La straordinaria forza di Roma, però, risiede nel fatto che pur apparendo a prima vista come un’opera naturale, istintiva, è in realtà costruita con una lucidità e una precisione narrative sorprendenti. Il lento migrare della giovane protagonista verso una dimensione di consapevolezza del suo essere da sola e dover dunque badare a sé stessa combacia perfettamente con gli sviluppi di vita della sua controparte femminile ben più abbiente e socialmente solida, ovvero Sofia. E nel descrivere queste evoluzioni, in questo tendere delle due donne verso uno stato di cose che in parte appiattisce le diversità e accorcia le distanze sociali, Cuàron sfrutta il simbolismo lampante dell’auto; un’auto che prima è il macchinone lucido del capofamiglia la cui manovra di parcheggio (ripresa in ogni minimo dettaglio) richiede minuti di minuziose manovre, poi diventa il macchione per la prima volta in mano alla moglie che fatica a farci l’occhio e quindi continua a ‘incidentarla’, per poi mutare finalmente in un mezzo nuovo di una nuova vita dove ciò che è stato lascia il passo a ciò che sarà, una nuova condizione femminile di ritrovata indipendenza e consapevolezza.

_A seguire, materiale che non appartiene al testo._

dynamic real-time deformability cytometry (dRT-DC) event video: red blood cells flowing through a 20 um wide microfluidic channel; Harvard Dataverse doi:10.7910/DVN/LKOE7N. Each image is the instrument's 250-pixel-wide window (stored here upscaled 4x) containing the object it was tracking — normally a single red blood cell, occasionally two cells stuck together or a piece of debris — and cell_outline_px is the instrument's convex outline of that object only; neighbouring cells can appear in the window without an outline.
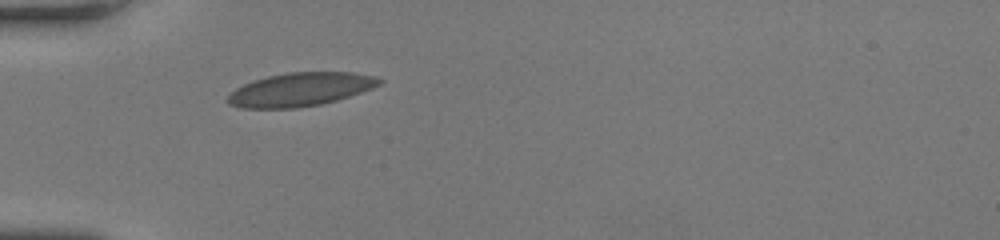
{"species": "human", "species_latin": "Homo sapiens", "temperature_condition": "room temperature", "stored_images_in_passage": 39, "camera_frame_rate_fps": 3000, "um_per_image_px": 0.085, "donor": {"sex": "female"}, "frame": {"image": 1, "passage_image": 1, "time_ms": 0.0, "image_size_px": [1000, 240], "cell_outline_px": [[384, 80], [380, 84], [372, 88], [336, 100], [320, 104], [296, 108], [240, 108], [228, 104], [224, 100], [236, 88], [252, 80], [268, 76], [288, 72], [352, 72], [376, 76]], "centroid_in_image_um": [25.5, 7.6], "position_along_channel_um": 59.5, "area_um2": 29.59}}
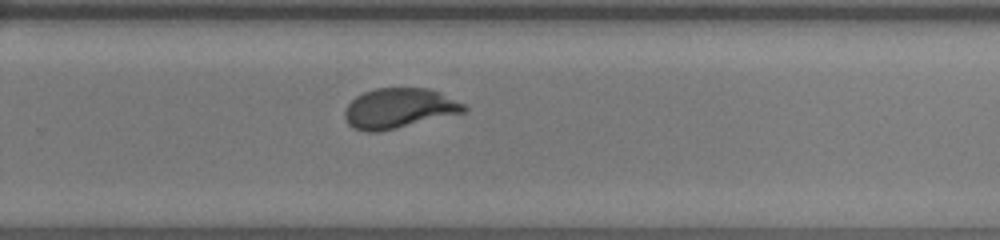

Un film che, scansionato nel suo tempo del reale, scorre fluido lungo le oltre due ore tra momenti narrativi fiume e numerosi momenti simbolici e catartici. Non una virgola fuori posto e una bellissima protagonista sanciscono l’altissima qualità di un film suggestivo ed evocativo che ferma il tempo e fissa l’emozione come solo le grandi opere sanno fare.